Recently, Cathy and I have been shopping at antique stores, second-hand shops and vintage/retro outlets.  If you’ve ever been to these places, you know that they are rich in variety and usually packed with lots of stuff.  You also probably know that the sheer magnitude and diversity of choices can be overwhelming.   I am usually just looking for something specific like a new-to-me pair of cufflinks.  Cufflinks are small.  Usually, they are in locked cases that can be just about anywhere in a store.   In my ‘hunter’ mode, I enter, scope out the layout of the place and zero-in on likely destinations for said cufflinks.  In the process, I miss virtually everything else in the store.  I’m practicing the art of reduction, excluding everything around me in order to see one thing.  It’s only by accident that I notice other items that may be of interest and value.

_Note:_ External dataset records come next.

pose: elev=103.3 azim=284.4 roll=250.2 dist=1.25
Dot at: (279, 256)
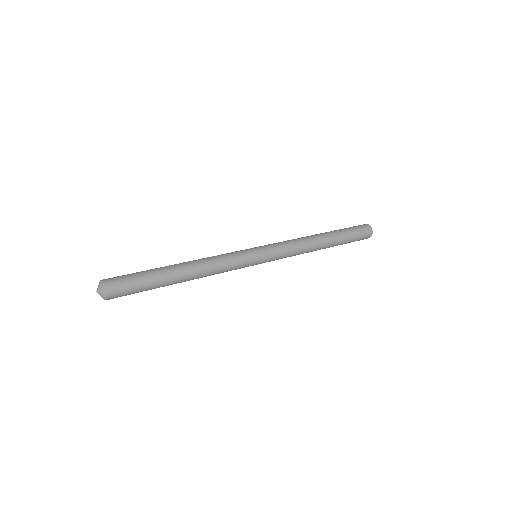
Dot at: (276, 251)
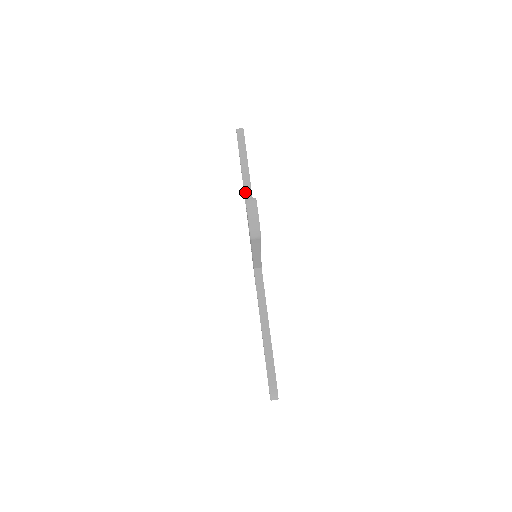
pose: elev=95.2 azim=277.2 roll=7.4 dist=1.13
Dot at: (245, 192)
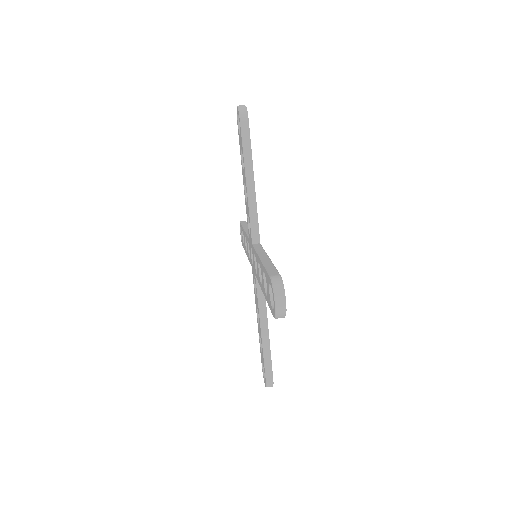
Dot at: (248, 193)
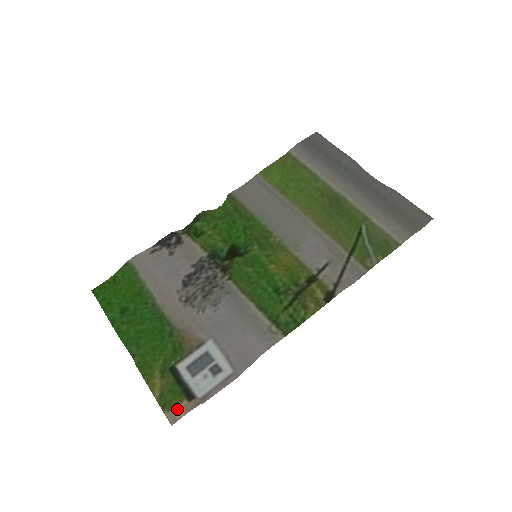
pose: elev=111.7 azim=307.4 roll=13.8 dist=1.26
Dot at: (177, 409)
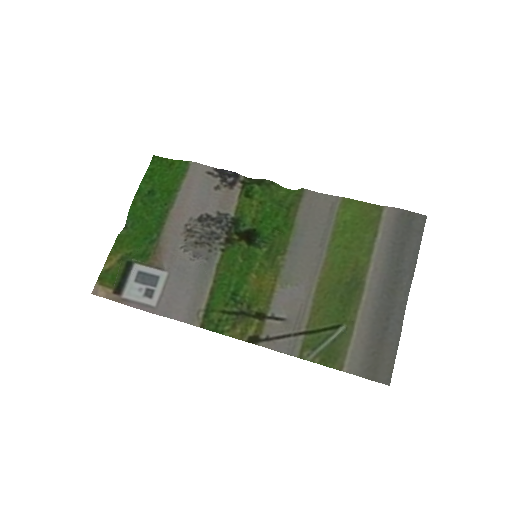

That process of exclusive observation is one that I believe is practiced far too frequently by way too many of us—men and women, alike.  At work, we focus on the complaining employee, the dirty corner, the one wall that has a mark on it to the exclusion of all that is working well and looking good.  At home, we pay attention to the kids playing their video games, the crying child, the dirty dishes, and the unmade bed to the exclusion of the smiles, banter, comfort and love that pervades everything before us.  Here’s an exercise that will help you get out of the ‘reduction’ process and into what Winifred Gallagher in Rapt refers to as Top-Down attention.  As you’d guess by now, the exercise begins with Stopping and it works wherever you want to practice it.  The technique doesn’t require a lot of additional time but promises to change your perspective instantly!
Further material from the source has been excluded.